**EXERCISE PROMPT**
Please reproduce the data exactly, starting with the line that contains "Down, Unchanged, Up" and going on through the final line of the data.

• • • • • • •

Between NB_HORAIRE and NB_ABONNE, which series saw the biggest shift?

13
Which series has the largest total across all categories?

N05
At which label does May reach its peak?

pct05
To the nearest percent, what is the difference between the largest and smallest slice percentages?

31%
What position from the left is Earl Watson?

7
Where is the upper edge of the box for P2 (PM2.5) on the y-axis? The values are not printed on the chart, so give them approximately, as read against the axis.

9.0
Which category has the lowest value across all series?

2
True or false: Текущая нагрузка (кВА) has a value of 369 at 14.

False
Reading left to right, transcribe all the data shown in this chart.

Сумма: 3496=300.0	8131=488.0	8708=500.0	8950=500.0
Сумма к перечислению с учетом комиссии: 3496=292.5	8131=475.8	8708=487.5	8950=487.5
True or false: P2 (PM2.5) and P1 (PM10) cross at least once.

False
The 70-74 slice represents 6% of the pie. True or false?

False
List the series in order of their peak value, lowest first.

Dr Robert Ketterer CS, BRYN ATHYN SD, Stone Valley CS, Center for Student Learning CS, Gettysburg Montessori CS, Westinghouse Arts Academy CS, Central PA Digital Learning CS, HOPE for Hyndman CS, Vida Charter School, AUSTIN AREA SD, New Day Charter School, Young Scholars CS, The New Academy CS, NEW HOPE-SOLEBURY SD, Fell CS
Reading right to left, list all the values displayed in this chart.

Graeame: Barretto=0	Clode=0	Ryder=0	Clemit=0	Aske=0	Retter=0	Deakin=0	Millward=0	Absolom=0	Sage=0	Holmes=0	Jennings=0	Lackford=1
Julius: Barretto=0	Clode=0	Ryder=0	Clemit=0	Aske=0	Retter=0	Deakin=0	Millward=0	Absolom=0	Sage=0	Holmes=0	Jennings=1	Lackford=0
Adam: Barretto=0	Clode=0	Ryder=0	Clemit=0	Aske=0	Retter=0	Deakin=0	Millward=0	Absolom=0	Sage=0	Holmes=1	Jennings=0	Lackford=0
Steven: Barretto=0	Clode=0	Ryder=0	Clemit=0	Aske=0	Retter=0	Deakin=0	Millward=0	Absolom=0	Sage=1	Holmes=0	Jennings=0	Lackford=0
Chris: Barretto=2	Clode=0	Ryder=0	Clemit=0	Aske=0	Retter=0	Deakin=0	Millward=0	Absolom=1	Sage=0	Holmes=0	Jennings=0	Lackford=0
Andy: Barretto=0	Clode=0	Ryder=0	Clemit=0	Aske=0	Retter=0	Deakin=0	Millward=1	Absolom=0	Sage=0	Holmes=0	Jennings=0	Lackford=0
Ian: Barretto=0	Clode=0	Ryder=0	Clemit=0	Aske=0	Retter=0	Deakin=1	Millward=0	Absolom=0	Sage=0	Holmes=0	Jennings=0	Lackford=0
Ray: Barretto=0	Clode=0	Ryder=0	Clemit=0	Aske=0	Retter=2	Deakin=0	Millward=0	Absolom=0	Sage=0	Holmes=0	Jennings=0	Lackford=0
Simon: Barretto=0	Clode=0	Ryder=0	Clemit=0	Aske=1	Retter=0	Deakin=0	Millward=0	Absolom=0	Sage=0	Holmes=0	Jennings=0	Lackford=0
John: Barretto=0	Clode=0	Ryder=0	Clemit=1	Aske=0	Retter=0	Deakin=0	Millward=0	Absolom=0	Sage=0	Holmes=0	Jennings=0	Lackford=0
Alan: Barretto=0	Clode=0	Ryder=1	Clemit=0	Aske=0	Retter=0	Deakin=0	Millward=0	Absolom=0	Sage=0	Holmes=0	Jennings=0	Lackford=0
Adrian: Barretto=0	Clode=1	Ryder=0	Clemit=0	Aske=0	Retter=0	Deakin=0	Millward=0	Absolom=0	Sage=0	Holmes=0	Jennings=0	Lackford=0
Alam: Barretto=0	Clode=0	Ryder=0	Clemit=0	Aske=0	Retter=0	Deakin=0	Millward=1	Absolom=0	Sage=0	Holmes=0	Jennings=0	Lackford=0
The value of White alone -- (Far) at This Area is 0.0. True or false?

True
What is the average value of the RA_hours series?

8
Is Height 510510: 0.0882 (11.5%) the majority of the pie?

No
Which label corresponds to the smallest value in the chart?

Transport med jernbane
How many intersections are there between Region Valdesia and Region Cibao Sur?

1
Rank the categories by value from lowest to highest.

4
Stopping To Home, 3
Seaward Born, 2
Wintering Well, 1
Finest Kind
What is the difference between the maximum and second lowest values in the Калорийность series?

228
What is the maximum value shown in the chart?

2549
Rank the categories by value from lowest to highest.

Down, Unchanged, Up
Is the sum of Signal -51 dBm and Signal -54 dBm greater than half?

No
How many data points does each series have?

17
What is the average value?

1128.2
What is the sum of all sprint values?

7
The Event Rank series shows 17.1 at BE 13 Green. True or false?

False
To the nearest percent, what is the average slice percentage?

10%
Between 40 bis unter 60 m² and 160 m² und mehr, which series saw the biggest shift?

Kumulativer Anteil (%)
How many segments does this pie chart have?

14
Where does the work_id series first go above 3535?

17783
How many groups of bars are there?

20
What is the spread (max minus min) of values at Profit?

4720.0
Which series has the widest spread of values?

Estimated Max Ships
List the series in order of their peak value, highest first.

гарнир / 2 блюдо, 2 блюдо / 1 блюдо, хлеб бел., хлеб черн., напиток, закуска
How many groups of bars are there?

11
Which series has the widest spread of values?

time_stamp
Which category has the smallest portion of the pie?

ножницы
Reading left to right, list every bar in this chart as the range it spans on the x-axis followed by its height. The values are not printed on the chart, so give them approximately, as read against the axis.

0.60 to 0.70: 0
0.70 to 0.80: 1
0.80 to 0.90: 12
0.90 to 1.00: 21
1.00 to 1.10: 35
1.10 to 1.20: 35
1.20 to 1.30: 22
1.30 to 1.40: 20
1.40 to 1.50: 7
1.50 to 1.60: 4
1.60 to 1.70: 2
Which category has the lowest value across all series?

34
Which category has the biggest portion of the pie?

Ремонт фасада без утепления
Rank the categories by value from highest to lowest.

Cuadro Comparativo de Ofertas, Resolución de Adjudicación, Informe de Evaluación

• • • • • • •

**YOUR RESPONSE**
Down, Unchanged, Up
Is the sum of Signal -51 dBm and Signal -54 dBm greater than half?

No
How many data points does each series have?

17
What is the average value?

1128.2
What is the sum of all sprint values?

7
The Event Rank series shows 17.1 at BE 13 Green. True or false?

False
To the nearest percent, what is the average slice percentage?

10%
Between 40 bis unter 60 m² and 160 m² und mehr, which series saw the biggest shift?

Kumulativer Anteil (%)
How many segments does this pie chart have?

14
Where does the work_id series first go above 3535?

17783
How many groups of bars are there?

20
What is the spread (max minus min) of values at Profit?

4720.0
Which series has the widest spread of values?

Estimated Max Ships
List the series in order of their peak value, highest first.

гарнир / 2 блюдо, 2 блюдо / 1 блюдо, хлеб бел., хлеб черн., напиток, закуска
How many groups of bars are there?

11
Which series has the widest spread of values?

time_stamp
Which category has the smallest portion of the pie?

ножницы
Reading left to right, list every bar in this chart as the range it spans on the x-axis followed by its height. The values are not printed on the chart, so give them approximately, as read against the axis.

0.60 to 0.70: 0
0.70 to 0.80: 1
0.80 to 0.90: 12
0.90 to 1.00: 21
1.00 to 1.10: 35
1.10 to 1.20: 35
1.20 to 1.30: 22
1.30 to 1.40: 20
1.40 to 1.50: 7
1.50 to 1.60: 4
1.60 to 1.70: 2
Which category has the lowest value across all series?

34
Which category has the biggest portion of the pie?

Ремонт фасада без утепления
Rank the categories by value from highest to lowest.

Cuadro Comparativo de Ofertas, Resolución de Adjudicación, Informe de Evaluación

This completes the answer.